1 Itié, le 14 décembre 2013 à 10:10 :

Très belle semaine .
Merci Olivier !

2 Erica Roche, le 11 janvier 2014 à 18:36 :

Puisque je suis encore là, je m’en voudrais de ne pas commenter cette belle émission sur Felicity Lott, car j’avais demandé à plusieurs reprises qu’elle en soit l’invitée. FL et moi, nous avons un passé commun (elle n’en sait évidemment rien du tout). Nous avons toutes les deux le même âge à 1 mois près, nous avons fait les mêmes études, et nous étions toutes les deux assistantes anglaises dans des écoles françaises pendant la même année scolaire , elle près de Grenoble et moi près de Lyon.

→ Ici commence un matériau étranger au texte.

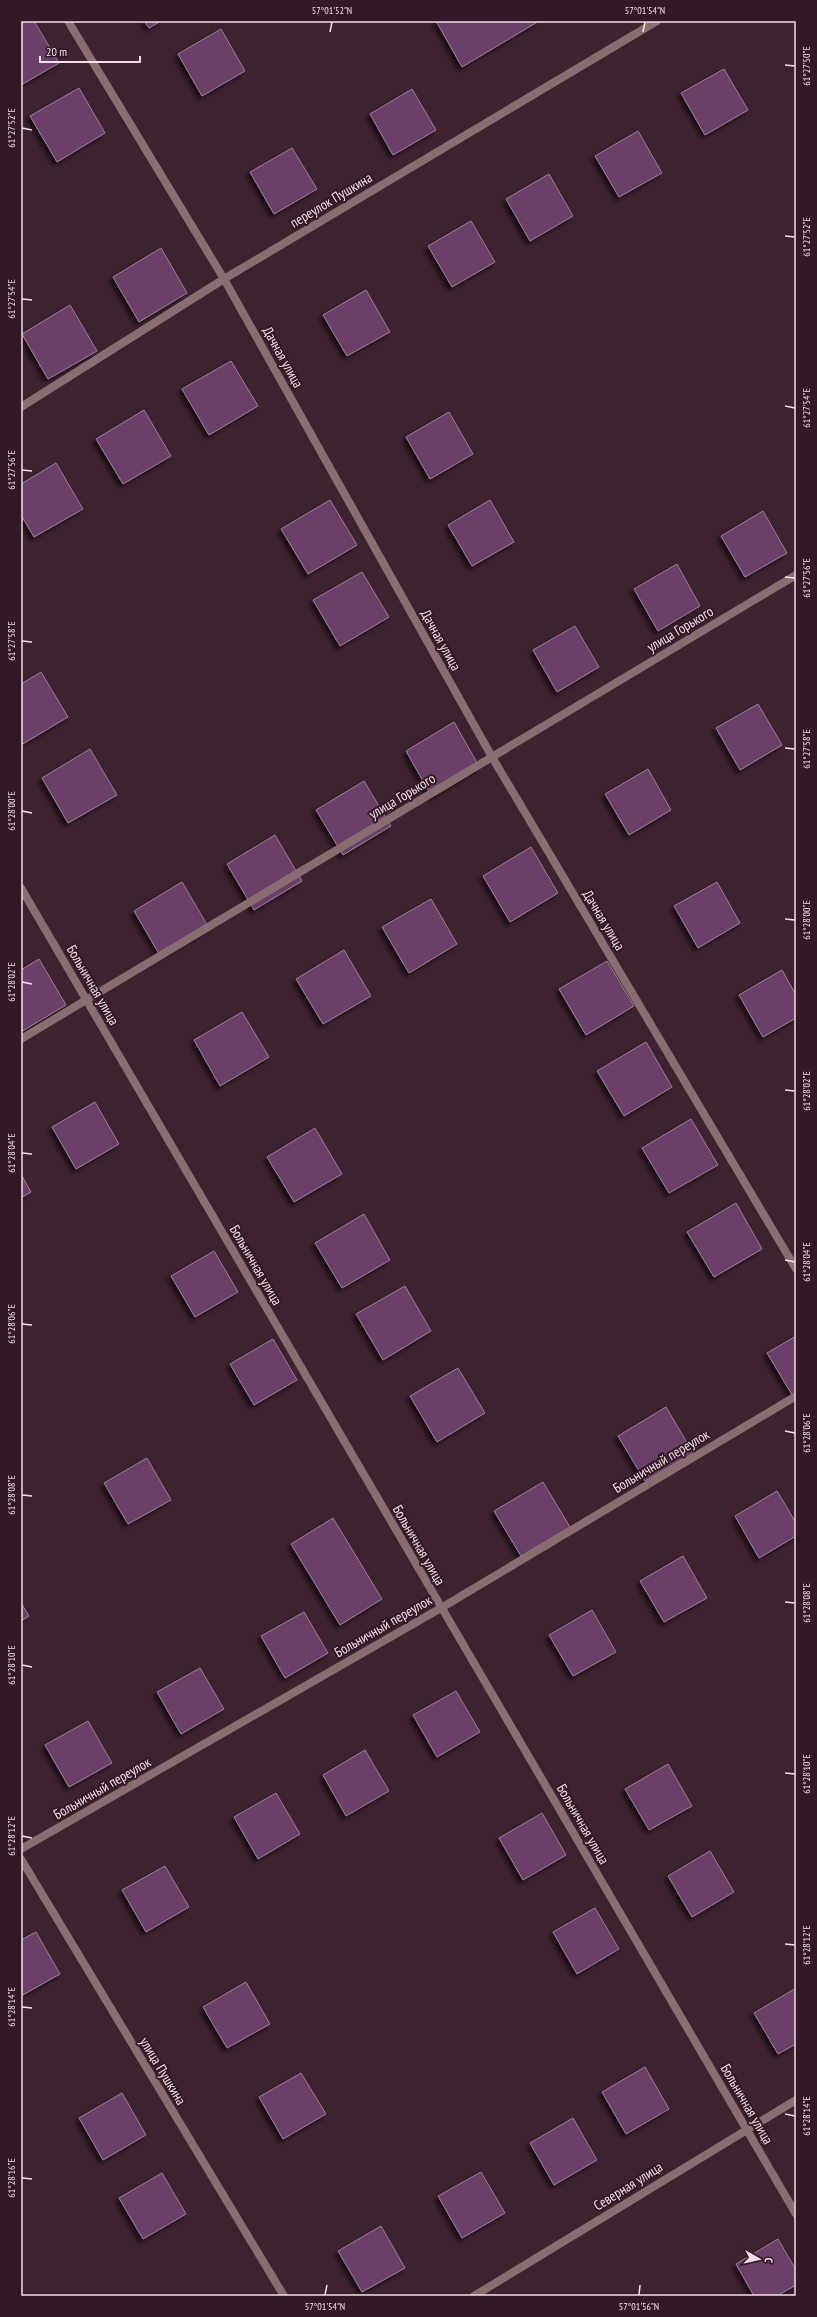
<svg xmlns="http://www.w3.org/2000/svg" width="817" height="2317" viewBox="0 0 817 2317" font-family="'PT Sans Narrow',sans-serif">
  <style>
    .building { fill: #6a4169; stroke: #997f97; filter: url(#shadow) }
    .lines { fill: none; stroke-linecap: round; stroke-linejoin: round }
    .street { stroke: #8a6d71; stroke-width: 8 }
    .ticks { fill: none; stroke: #f3e0e8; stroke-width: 1.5 }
    .labels { text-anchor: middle; stroke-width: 4; stroke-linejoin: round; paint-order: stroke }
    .street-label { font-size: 14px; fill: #f3e0e8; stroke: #331926 }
    .neatline { fill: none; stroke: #f3e0e8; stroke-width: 1.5 }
    .ticks-label { font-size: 10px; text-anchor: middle; fill: #f3e0e8 }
  </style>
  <defs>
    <filter id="shadow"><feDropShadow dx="-3.5" dy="3.5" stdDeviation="2" flood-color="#0009"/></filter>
  </defs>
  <rect width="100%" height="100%" fill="#3e2230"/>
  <path class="building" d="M26 21H34L59 63 21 85V24Z
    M144 21H161L149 28Z
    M436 21H539L462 67Z
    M221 29 245 71 202 96 178 54Z
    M724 69 748 110 705 135 681 93Z
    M79 88 105 133 57 162 30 116Z
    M412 89 436 130 393 155 370 114Z
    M638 131 662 173 619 197 595 156Z
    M292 148 317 189 274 214 250 172Z
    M549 174 573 216 530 241 506 199Z
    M471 221 495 262 452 287 428 246Z
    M161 248 187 293 139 322 113 277Z
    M366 290 390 332 347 356 323 315Z
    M70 305 97 351 48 379 22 334Z
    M231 361 258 406 209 435 182 389Z
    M144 410 171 456 123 484 96 439Z
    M449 412 473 454 430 479 406 437Z
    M56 463 83 509 34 537 21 515V484Z
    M330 500 357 545 308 574 281 529Z
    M490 500 514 542 472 566 448 525Z
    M763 511 787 553 745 577 721 536Z
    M677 564 700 606 658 631 634 589Z
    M362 572 389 617 340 646 313 600Z
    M575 626 599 667 557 692 533 650Z
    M41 672 68 717 21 745V684Z
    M758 704 782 745 740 770 716 728Z
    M454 722 480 768 432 797 406 751Z
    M90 749 117 795 68 823 42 778Z
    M648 769 671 810 629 835 605 794Z
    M364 781 391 826 343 855 316 810Z
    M275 835 302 881 254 910 227 864Z
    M531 847 558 893 510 922 483 876Z
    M182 882 209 928 161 957 134 911Z
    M717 882 740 923 698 948 674 906Z
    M431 899 457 944 409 973 382 927Z
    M344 950 371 996 323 1024 296 979Z
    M39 959 66 1005 21 1032V970Z
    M607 961 634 1006 586 1035 559 989Z
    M782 970 796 995V1018L763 1037 739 995Z
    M242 1012 269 1057 220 1086 194 1040Z
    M646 1042 672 1087 624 1116 597 1071Z
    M95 1102 119 1144 76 1169 52 1127Z
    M691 1119 718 1165 669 1193 642 1148Z
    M315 1128 342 1174 294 1202 267 1157Z
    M21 1174 31 1192 21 1198Z
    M736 1203 762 1249 714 1277 687 1232Z
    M364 1214 390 1260 342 1288 315 1243Z
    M214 1251 238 1292 195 1317 171 1276Z
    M405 1286 431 1331 383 1360 356 1314Z
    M796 1336V1397L794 1398 767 1353Z
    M273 1339 297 1380 254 1405 230 1364Z
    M458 1368 485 1413 437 1442 410 1396Z
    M666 1407 693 1453 645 1481 618 1436Z
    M147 1458 171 1500 128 1524 104 1483Z
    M543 1482 570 1527 521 1556 494 1511Z
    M777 1491 796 1523V1536L759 1558 735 1516Z
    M333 1518 382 1599 340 1625 291 1544Z
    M683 1556 707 1598 664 1622 640 1581Z
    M21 1603 29 1616 21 1621Z
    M592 1610 616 1652 573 1676 549 1635Z
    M304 1612 328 1653 285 1678 261 1636Z
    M200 1668 224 1709 181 1734 157 1692Z
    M456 1691 480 1732 437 1757 413 1715Z
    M88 1721 112 1763 69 1787 45 1745Z
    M365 1750 389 1791 346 1816 323 1775Z
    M668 1764 692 1806 649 1830 625 1789Z
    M276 1793 300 1834 258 1859 234 1817Z
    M542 1813 566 1855 523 1880 499 1838Z
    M710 1851 734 1892 692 1917 668 1876Z
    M165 1866 189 1907 146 1932 122 1890Z
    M595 1908 619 1949 577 1974 553 1932Z
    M36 1932 60 1974 21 1996V1940Z
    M246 1982 270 2024 227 2048 203 2007Z
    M796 1988V2044L778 2054 754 2013Z
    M645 2067 669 2109 626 2134 602 2092Z
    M301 2073 326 2114 283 2139 259 2097Z
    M122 2093 146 2135 103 2160 79 2118Z
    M573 2118 597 2160 554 2185 530 2143Z
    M481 2172 505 2213 462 2238 438 2196Z
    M162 2173 186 2214 143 2239 119 2198Z
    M381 2226 405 2268 362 2292 338 2251Z
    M778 2239 796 2270V2285L777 2296H754L736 2264Z"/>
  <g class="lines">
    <path class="street" d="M68 21 224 279 492 757 796 1269
      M21 407 224 279 657 21
      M21 888 796 2214
      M21 1039 796 575
      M21 1849 441 1608 796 1396
      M21 1859 284 2296
      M474 2296 796 2100"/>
  </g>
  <path class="ticks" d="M330 32 332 22M643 32 645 22M785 65 795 66M22 128 32 130M785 236 795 237M22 299 32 300M785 406 795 408M22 470 32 471M785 577 795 578M22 641 32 642M785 748 795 749M22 811 32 813M785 919 795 920M22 982 32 984M785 1090 795 1091M22 1153 32 1154M785 1260 795 1262M22 1324 32 1325M785 1431 795 1433M22 1495 32 1496M785 1602 795 1603M22 1665 32 1667M785 1773 795 1774M22 1836 32 1838M785 1944 795 1945M22 2007 32 2008M785 2114 795 2116M22 2178 32 2179M325 2295 327 2285M639 2295 640 2285"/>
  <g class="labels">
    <g class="street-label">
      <text transform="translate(331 200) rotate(-31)" y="5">переулок Пушкина</text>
      <text transform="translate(283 357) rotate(61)" y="5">Дачная улица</text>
      <text transform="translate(680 629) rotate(-31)" y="5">улица Горького</text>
      <text transform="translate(441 640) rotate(61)" y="5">Дачная улица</text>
      <text transform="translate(402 796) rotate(-31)" y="5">улица Горького</text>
      <text transform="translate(604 920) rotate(59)" y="5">Дачная улица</text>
      <text transform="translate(93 985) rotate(60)" y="5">Больничная улица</text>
      <text transform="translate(256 1265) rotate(60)" y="5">Больничная улица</text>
      <text transform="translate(661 1461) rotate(-31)" y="5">Больничный переулок</text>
      <text transform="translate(419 1545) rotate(60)" y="5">Больничная улица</text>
      <text transform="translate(383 1626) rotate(-30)" y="5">Больничный переулок</text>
      <text transform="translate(102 1788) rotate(-30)" y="5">Больничный переулок</text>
      <text transform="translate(583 1824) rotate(60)" y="5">Больничная улица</text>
      <text transform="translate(163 2071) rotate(59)" y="5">улица Пушкина</text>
      <text transform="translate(747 2104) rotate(60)" y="5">Больничная улица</text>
      <text transform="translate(628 2186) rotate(-32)" y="5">Северная улица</text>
    </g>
  </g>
  <rect width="817" height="2317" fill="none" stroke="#331926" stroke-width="44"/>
  <g transform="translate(759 2259) rotate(98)" stroke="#331926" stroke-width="3" paint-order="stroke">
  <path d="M0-3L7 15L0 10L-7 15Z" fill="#f3e0e8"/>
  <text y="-6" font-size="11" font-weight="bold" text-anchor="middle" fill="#f3e0e8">С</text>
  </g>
  <path d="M40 56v6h100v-6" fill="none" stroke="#f3e0e8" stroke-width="2"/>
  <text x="46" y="56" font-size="12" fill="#f3e0e8" stroke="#331926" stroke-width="3" paint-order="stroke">20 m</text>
  <rect x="22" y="22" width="773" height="2273" class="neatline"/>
  <g class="ticks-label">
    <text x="332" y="14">57°01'52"N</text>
    <text x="645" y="14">57°01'54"N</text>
    <text transform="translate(806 66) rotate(-90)" y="4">61°27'50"E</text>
    <text transform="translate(11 128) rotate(-90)" y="4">61°27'52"E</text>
    <text transform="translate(806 237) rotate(-90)" y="4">61°27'52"E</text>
    <text transform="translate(11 299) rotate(-90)" y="4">61°27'54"E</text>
    <text transform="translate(806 408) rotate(-90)" y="4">61°27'54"E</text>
    <text transform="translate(11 470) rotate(-90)" y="4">61°27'56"E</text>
    <text transform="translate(806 578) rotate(-90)" y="4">61°27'56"E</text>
    <text transform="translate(11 641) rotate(-90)" y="4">61°27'58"E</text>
    <text transform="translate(806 749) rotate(-90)" y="4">61°27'58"E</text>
    <text transform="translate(11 811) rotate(-90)" y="4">61°28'00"E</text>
    <text transform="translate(806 920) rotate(-90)" y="4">61°28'00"E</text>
    <text transform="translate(11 982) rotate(-90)" y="4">61°28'02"E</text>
    <text transform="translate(806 1091) rotate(-90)" y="4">61°28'02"E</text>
    <text transform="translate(11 1153) rotate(-90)" y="4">61°28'04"E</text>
    <text transform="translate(806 1262) rotate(-90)" y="4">61°28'04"E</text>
    <text transform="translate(11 1324) rotate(-90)" y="4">61°28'06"E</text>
    <text transform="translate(806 1433) rotate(-90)" y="4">61°28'06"E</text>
    <text transform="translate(11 1495) rotate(-90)" y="4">61°28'08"E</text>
    <text transform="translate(806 1603) rotate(-90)" y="4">61°28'08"E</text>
    <text transform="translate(11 1665) rotate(-90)" y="4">61°28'10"E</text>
    <text transform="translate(806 1774) rotate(-90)" y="4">61°28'10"E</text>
    <text transform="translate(11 1836) rotate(-90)" y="4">61°28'12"E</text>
    <text transform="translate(806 1945) rotate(-90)" y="4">61°28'12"E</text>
    <text transform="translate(11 2007) rotate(-90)" y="4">61°28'14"E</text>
    <text transform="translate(806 2116) rotate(-90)" y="4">61°28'14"E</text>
    <text transform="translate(11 2178) rotate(-90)" y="4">61°28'16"E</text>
    <text x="325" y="2310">57°01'54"N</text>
    <text x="639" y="2310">57°01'56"N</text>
  </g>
</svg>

Je ne la connaissais que de réputation par la” radio moquette” des autres assistants de l’époque - cette jeune fille dotée d’une voix si extraordinaire que son professeur de chant à Grenoble avait très lourdement insisté pour qu’elle épouse une carrière lyrique. Professeur et prophète, en somme. J’ai eu l’occasion de l’entendre en récital et aussi d’assister à “La Grande Duchesse de Gerolstein”. Mais je l’ai préférée je pense dans “La Belle Hélène” - superbe production qu’Olivier semble avoir loupée car il en a à peine parlé. Elle maitrise également à la perfection cet art si typiquement anglais de l’autodérision. Je sais qu’en France on dit souvent qu’il ne faut jamais se dévaloriser, mais l’autodérision est un moyen fabuleux de cacher sa propre timidité tout en attirant la sympathie de son interlocuteur . Un grand bravo à la charmante Felicity Lott, superbe interprète.

3 Lucie Gardot, le 12 janvier 2014 à 15:48 :

Merci pour cette anecdote de jeunesse de Dame Félicity Lott,comme quoi des assistantes anglaises dans des écoles françauses peuvent faire carrière dans le chant lyrique ou la banque ;-)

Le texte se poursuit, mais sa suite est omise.